I get that abusive workplaces are not good at all, they shouldn't exist, but they do. 

This doesn't excuse it, but being the big shot on a sports team, doesn't that come with the territory? Coaches and GM's in every sport yell, universally across the globe. Even here, after a bad game I hear a lot that the coach should show no mercy, bag skate the players until they puke, etc etc. Is it really OK to physical abuse a player in that manner but they can't handle some yelling? 

I know I'm simplifying this whole thing, but there has to be something more than some verbal abuse to get canned here. 

This is, more or less, entirely the problem.  There was a time when this did in fact come with the territory.  There was a time where high school football coaches not only condoned but participated in cruel and weird hazing rituals that would absolutely get several people arrested now (not speaking from personal experience at all there...).   There was a time where guys would smoke in the office, get hammered at lunch and sexually harass/abuse female coworkers.  

We've decided as a society that this isn't acceptable.  The fact that we can find examples of these things still happening doesn't mean it's not wrong.  Eventually, as in this case, it gets found out and ends badly.  

  • Like (+1) 4
Posted
11 minutes ago, Sabel79 said:

There was a time where guys would smoke in the office, get hammered at lunch and sexually harass/abuse female coworkers.

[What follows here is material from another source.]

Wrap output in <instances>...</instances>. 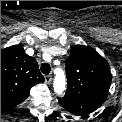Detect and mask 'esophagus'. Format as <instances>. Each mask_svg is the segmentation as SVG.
<instances>
[{"instance_id": "1", "label": "esophagus", "mask_w": 122, "mask_h": 122, "mask_svg": "<svg viewBox=\"0 0 122 122\" xmlns=\"http://www.w3.org/2000/svg\"><path fill=\"white\" fill-rule=\"evenodd\" d=\"M51 81H52V76L51 75L45 76V83L49 84V83H51Z\"/></svg>"}]
</instances>
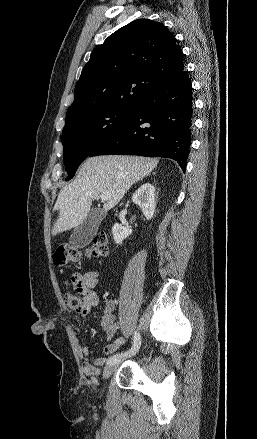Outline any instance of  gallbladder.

I remember those days, although not so much the last part.  I never smoked but I remember when people smoked at their desk.  And yes, I had a few ginger ales at lunch once in a while.  It was common at my first job post college and I just though that's how life was.  Then I moved from Los Angeles to Fort Worth and realized they do things a little differently in the Bible Belt.

  • Like (+1) 1
Posted
34 minutes ago, Wyldnwoody44 said:

I'm curious, 

I get that abusive workplaces are not good at all, they shouldn't exist, but they do. 

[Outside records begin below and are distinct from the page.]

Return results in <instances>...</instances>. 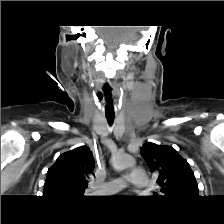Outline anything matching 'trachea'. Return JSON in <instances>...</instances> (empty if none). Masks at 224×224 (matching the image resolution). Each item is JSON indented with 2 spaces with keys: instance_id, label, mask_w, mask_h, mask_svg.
I'll return each instance as SVG.
<instances>
[{
  "instance_id": "trachea-1",
  "label": "trachea",
  "mask_w": 224,
  "mask_h": 224,
  "mask_svg": "<svg viewBox=\"0 0 224 224\" xmlns=\"http://www.w3.org/2000/svg\"><path fill=\"white\" fill-rule=\"evenodd\" d=\"M106 119H107V121H108V123H109L110 125L113 124L114 116H106Z\"/></svg>"
}]
</instances>
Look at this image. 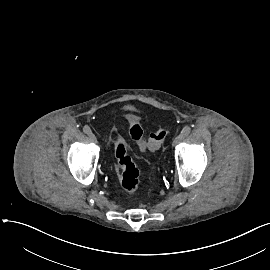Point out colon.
<instances>
[{
  "label": "colon",
  "instance_id": "1",
  "mask_svg": "<svg viewBox=\"0 0 270 270\" xmlns=\"http://www.w3.org/2000/svg\"><path fill=\"white\" fill-rule=\"evenodd\" d=\"M129 136L138 144L139 150L149 151L162 146L167 137V131L159 128L145 134L138 119L132 118L129 120ZM115 156L117 172L124 192L130 196L137 194L140 190L139 172L128 152L127 142L123 136H118L116 139Z\"/></svg>",
  "mask_w": 270,
  "mask_h": 270
}]
</instances>
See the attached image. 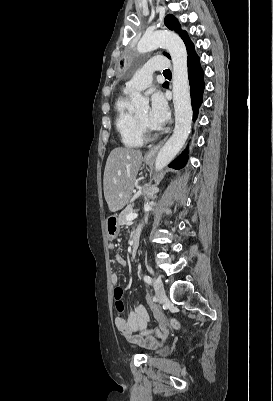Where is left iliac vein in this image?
<instances>
[{
    "label": "left iliac vein",
    "instance_id": "4c4485c4",
    "mask_svg": "<svg viewBox=\"0 0 273 401\" xmlns=\"http://www.w3.org/2000/svg\"><path fill=\"white\" fill-rule=\"evenodd\" d=\"M153 284H154L155 293H156L160 303H162L166 297L162 280L159 278H155L153 280Z\"/></svg>",
    "mask_w": 273,
    "mask_h": 401
}]
</instances>
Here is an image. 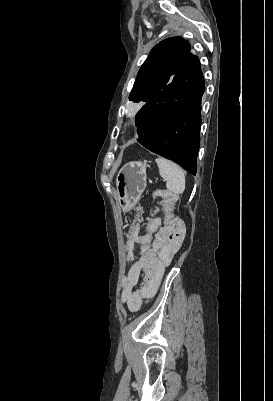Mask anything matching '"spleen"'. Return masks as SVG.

This doesn't excuse it, but being the big shot on a sports team, doesn't that come with the territory? Coaches and GM's in every sport yell, universally across the globe. Even here, after a bad game I hear a lot that the coach should show no mercy, bag skate the players until they puke, etc etc. Is it really OK to physical abuse a player in that manner but they can't handle some yelling? 

I know I'm simplifying this whole thing, but there has to be something more than some verbal abuse to get canned here. 

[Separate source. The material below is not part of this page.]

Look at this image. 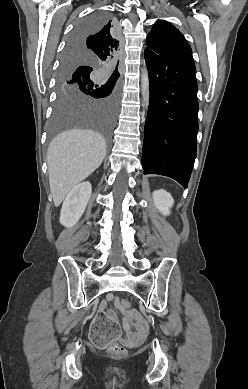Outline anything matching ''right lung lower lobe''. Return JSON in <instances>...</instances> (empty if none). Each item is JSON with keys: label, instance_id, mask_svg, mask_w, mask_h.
I'll use <instances>...</instances> for the list:
<instances>
[{"label": "right lung lower lobe", "instance_id": "98d812e1", "mask_svg": "<svg viewBox=\"0 0 248 389\" xmlns=\"http://www.w3.org/2000/svg\"><path fill=\"white\" fill-rule=\"evenodd\" d=\"M81 39L82 38H78V39H76L74 42L77 44V43H79L80 41H81ZM76 46V45H75ZM75 46H69L68 44H67V47H66V50H65V52L64 53H67L68 55H73V54H76L75 52H74V47ZM85 72V70H76L75 72H74V74L75 75H78V74H81V73H84Z\"/></svg>", "mask_w": 248, "mask_h": 389}]
</instances>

I suspect the behavior was in the office as well.  I won’t speak for what works among athletes (although I suspect it doesn’t work well there either) but I can confidently say that emotional outbursts are not effective in office environments.

And there is something more.  The announcement indicated he will be in an alcohol treatment program.

  • Like (+1) 1
Posted
46 minutes ago, Wyldnwoody44 said:

I'm curious, 

I get that abusive workplaces are not good at all, they shouldn't exist, but they do. 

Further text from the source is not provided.